The tampering, we believe, happens when the votes registered on the official documents (Actas) does not match the votes that were counted at the particular voting booth.
Now, without being a witness to the actual recounts, there are a number of statistical anomalies that can pinpoint the tampering.
Update: Am removing this data, as it seems incorrect (the over-participation), see the next web page for the details.
A list is available here. Democracy in Mexico is very inclusive.
The following graph plots in the x axis the number of votes cast in a voting location. The y axis plots the number of booths that got that results for a given party. I have smoothed out the results, grouping 10 votes per tick. Here are the results for Mexico City:
Each colored line represent the votes cast for each party. These curves are normal distribution for the population that cast its votes. This pattern repeats itself in the cities or place where the competition was well monitored.
But plotting some of the contested states, the troublesome states, we find that some cheating took place. Not visible to the naked eye, but visible to SQL, awk, a Perl script and Gnuplot:
This is the state of Durango. The cheating is very obvious, a number of votes were artificially deflated or nulled. This is why the red line, representing the PRD, presents this incredible behavior for the normal distribution.
In the 1988 election, instead of deflating votes, they inflated votes, so the normal distribution was basically a mirror of this one (but for the wining party).
The problem with these curves is that without opening the electoral packages it is not possible to determine the actual numer of votes cast. We only know that tampering took place, but the real results could alter the curves significantly.
The results of these graphs are backed up by actual accounts of opened packages. Whenever packages are being randomly opened in these districts, votes that had gone missing for the PRD are showing up. 4,000 here, 20,000 there and all of a sudden the 250,000 vote difference (the 0.5% difference) between the candidates starts to shrink.
The opening of the packages and the events in the last week reported on the press (illegal opening of the voting packages (there is no mandate yet to packages yet), election materials found on the trashcan) has confirmed what can be identified with a few SQL commands. These have been documented elsewhere.

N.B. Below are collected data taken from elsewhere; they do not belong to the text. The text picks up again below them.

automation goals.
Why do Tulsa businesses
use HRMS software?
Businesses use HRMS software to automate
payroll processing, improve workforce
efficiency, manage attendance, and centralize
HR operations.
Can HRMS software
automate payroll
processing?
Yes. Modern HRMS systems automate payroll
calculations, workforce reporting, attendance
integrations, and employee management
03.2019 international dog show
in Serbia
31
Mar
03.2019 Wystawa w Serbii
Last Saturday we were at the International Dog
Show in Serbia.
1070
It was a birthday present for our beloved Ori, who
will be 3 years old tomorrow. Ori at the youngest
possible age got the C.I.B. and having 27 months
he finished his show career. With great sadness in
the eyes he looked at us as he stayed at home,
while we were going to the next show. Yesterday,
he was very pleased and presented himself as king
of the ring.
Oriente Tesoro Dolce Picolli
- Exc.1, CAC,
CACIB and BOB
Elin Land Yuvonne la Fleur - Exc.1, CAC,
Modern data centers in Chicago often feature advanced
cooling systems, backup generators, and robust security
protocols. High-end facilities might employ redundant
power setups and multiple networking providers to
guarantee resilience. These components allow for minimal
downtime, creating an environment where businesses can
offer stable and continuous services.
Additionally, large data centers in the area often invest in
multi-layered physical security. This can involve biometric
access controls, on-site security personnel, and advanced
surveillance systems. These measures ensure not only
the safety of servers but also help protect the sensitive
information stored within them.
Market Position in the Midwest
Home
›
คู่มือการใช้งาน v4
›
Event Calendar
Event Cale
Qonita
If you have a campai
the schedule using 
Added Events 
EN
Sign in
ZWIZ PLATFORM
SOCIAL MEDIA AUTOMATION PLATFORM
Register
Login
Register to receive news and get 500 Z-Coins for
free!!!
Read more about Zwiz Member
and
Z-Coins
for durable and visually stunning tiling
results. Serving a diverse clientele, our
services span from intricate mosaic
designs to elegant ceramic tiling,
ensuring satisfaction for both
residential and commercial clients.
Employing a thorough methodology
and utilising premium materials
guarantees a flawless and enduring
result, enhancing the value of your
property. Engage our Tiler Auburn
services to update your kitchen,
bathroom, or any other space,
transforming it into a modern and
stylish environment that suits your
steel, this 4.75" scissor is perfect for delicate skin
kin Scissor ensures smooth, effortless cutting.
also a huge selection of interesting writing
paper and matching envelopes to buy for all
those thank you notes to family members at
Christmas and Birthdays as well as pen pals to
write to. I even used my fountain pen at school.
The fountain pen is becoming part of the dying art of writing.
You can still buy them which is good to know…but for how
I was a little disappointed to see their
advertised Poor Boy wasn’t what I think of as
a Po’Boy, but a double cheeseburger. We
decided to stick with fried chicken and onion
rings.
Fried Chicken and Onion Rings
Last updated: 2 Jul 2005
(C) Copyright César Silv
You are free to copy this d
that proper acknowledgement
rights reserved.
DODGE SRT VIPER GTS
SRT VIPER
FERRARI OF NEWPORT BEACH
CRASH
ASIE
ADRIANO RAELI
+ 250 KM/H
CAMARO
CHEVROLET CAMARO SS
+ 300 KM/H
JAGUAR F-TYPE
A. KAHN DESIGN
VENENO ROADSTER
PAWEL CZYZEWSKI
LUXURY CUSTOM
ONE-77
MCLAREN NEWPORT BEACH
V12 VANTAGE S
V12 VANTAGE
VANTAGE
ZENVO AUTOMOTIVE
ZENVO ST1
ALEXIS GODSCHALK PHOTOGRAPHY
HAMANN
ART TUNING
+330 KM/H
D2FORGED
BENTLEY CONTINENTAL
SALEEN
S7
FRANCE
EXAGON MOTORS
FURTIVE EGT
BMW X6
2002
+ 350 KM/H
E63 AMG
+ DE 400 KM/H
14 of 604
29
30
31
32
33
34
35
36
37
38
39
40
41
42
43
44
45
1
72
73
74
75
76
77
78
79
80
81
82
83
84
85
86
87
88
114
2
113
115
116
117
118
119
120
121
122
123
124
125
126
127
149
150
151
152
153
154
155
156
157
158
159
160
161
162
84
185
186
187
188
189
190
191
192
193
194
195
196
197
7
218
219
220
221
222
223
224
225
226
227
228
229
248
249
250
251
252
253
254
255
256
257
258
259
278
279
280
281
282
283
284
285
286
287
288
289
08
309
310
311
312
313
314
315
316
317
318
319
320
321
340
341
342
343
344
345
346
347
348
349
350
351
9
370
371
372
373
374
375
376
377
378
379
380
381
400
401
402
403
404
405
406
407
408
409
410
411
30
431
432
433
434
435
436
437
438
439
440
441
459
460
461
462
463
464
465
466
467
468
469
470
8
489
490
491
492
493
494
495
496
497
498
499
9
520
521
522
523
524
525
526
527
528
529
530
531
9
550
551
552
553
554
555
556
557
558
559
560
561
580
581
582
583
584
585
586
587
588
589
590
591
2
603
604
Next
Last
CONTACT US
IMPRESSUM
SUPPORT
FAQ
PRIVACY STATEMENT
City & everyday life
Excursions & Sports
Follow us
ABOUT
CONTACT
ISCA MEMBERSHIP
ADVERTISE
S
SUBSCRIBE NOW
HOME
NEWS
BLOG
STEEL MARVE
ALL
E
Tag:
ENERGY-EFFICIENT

Now, tampering is not only hurting one party, its hurting all of them. So without a centralized and monitored recount it will be hard to determine the results of the election.
The raw data is available here.
In addition to the tampering with the results, there are a few contested bits as well. For one, president Fox was barred from helping out the candidate from his party (mexican law requirement), but its a requirement that he ignored and kept using his platform as a president to push for him.
A number of ghost ads were run on the "quiet" period before the election by phantom organizations to instill fear in the population. Which had the effect that I have documented in a previous blog entry.
Although the smear campaign was eventually determined to have been illegal, it was too little too late. By the time the courts ruled against it on the grounds of illegality, the ads had aired for five weeks in a row. And they were quickly replaced with new smear ads that had to go through the same court process before they could be taken off the streets.